(Beginning of Source extract)

4:48 PM May 31, 1995

US YIELDING TO JAPAN ON DISPUTE SETTLEMENT PROCESS

Geneva 31 May (Chakravarthi Raghavan) -- The United States indicated Wednesday that it would hold consultations in Geneva, and by 16 or 17 June, on the Japanese complaint about the US unilateral trade sanctions against imports of luxury cars from Japan in an effort to get more access for US auto-industry into the Japanese market.

The US position came at the meeting of the WTO's Dispute Settlement Body (DSB) which heard in effect a repeat of the Japan and US positions set out at the WTO's Goods Council on Monday, and a number of interventions from other delegates against US unilateralism and hoping the two major trading partners would quickly settle their dispute.

But the US got more support Wednesday from other delegations -- Canada, Asean, Korea and Brazil among others -- about the Japanese market and its openness. The US delegate, Andrew Stohler the second ranking official in the US Trade Mission here, in talking to newsmen as he left the meeting made a pointed reference to, and drew comfort from, this support to the US complaint about the Japanese market, voiced at the DSB as compared to the Monday's discussion on the same issue at the Goods Council.

But some of these interventions and support to the US seemed to proceed on the argument that huge trade surpluses implied the closed nature of the market of the country running such surpluses and thus needing WTO processes and agreements to open the market (whether or not there was any violation of the rules or agreed market-opening commitments).

If this argument were to prevail, the markets of the three or four major industrialized countries are not open to the exports of the developing world and have not been open for over three decades: the developing countries by and large have been running consistently trade deficits with the major industrial economies -- whether on goods trade, services (specially financial) trade or both.

And some of the major Latin American economies including Mexico -- whose trade surpluses (after a quick adjustment) are used by both the IMF and the World Bank and the United States Clinton administration now to suggest that these economies have overcome or on the way to overcome the aftermath of the Mexican "peso crisis" of December last and its "tequilla effect" on the 'emerging markets'-- face closed markets in the US, Europe and Japan.

The US intervention in the DSB was devoted mainly to reject the Japanese argument that the dispute was one of "urgency" and thus attracting the faster time-frame for the settlement of the dispute -- beginning with the time-frame for consultations through the processes for establishing the panels, the hearings and give rulings etc.

Japan Tuesday had rejected the US suggestion for a delay in the "consultations" under Art XXII of the GATT-1994, and had demanded that the US should respond to the request for consultations before the end of this week, and hold the consultations as early as possible and at any rate before 16 June -- when the 30 day period set out in the WTO's Dispute Settlement Understanding will end.

In summing up the DSB discussions, the chairman, Amb. Donald Kenyon of Australia was satisfied that both Japan and the United States were bringing their dispute to the WTO and that he was fully confident that the discussions shows that the system was capable of effectively handling the most difficult and politically sensitive dispute.

(End of Source extract)
(Beginning of Information provided)

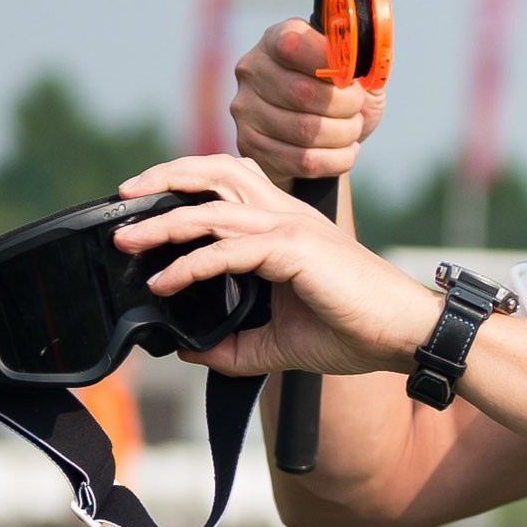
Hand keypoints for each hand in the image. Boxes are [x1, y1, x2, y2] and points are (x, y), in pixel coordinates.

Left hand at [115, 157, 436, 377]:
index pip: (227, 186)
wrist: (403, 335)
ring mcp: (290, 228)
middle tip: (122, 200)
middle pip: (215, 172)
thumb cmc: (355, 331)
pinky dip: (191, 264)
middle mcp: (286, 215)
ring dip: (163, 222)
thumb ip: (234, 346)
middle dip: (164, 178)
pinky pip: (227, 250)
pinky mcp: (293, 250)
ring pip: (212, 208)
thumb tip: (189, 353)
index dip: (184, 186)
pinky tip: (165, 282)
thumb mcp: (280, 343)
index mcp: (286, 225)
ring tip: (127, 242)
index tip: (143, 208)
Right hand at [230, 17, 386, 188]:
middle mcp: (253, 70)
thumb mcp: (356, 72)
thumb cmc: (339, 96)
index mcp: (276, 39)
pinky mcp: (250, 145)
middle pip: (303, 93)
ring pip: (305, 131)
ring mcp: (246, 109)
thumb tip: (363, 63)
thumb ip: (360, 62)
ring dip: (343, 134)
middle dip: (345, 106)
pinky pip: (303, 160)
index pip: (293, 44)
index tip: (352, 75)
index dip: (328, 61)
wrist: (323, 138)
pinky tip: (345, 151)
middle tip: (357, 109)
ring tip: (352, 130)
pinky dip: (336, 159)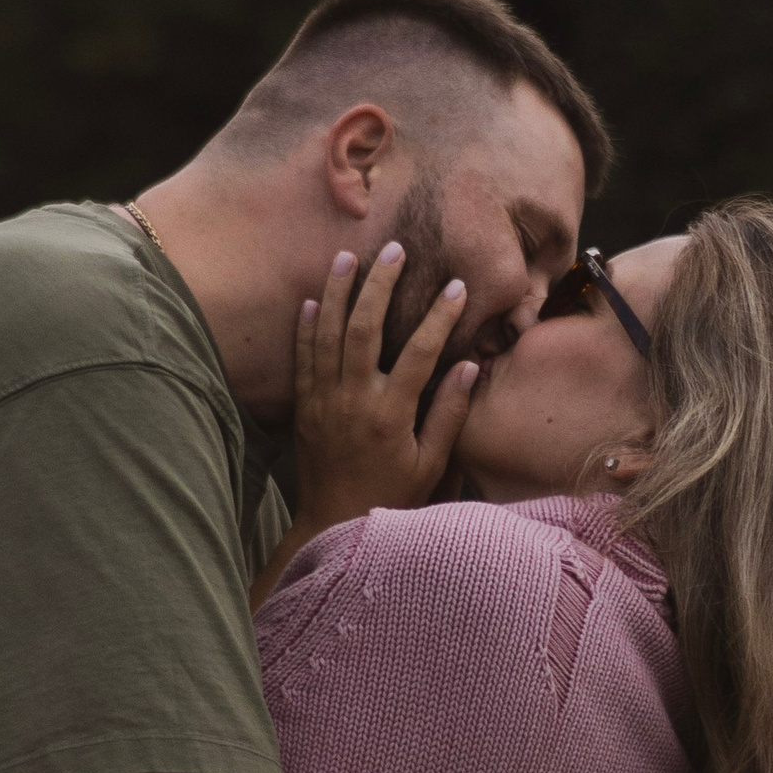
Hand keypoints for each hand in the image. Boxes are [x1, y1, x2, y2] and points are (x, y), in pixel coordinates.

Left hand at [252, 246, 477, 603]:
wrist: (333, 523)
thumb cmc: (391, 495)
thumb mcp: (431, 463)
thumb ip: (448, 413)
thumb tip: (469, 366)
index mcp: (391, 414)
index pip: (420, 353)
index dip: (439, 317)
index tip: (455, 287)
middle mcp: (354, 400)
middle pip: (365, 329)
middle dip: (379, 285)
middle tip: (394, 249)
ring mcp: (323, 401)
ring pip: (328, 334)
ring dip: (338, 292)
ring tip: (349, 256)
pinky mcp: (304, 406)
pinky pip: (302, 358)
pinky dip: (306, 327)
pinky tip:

(End of Information provided)

▶ _Activities_:
1 - From the WTO dispute report, quote the passage starting at "The US position" and ending at "the Goods Council.".
2 - Summarize the WTO dispute report in two sentences.

▶ _Solutions in order_:
1 -
The US position came at the meeting of the WTO's Dispute Settlement Body (DSB) which heard in effect a repeat of the Japan and US positions set out at the WTO's Goods Council on Monday, and a number of interventions from other delegates against US unilateralism and hoping the two major trading partners would quickly settle their dispute.

But the US got more support Wednesday from other delegations -- Canada, Asean, Korea and Brazil among others -- about the Japanese market and its openness. The US delegate, Andrew Stohler the second ranking official in the US Trade Mission here, in talking to newsmen as he left the meeting made a pointed reference to, and drew comfort from, this support to the US complaint about the Japanese market, voiced at the DSB as compared to the Monday's discussion on the same issue at the Goods Council.

2 - At a meeting of the WTO's Dispute Settlement Body, the United States indicated it would hold consultations in Geneva by 16 or 17 June on Japan's complaint about US sanctions against Japanese luxury car imports, while rejecting Japan's argument that the dispute was urgent. Other delegations spoke against US unilateralism but also supported US complaints about the openness of the Japanese market, and the chairman, Donald Kenyon of Australia, said he was fully confident the discussions showed the system could effectively handle the most difficult and politically sensitive disputes.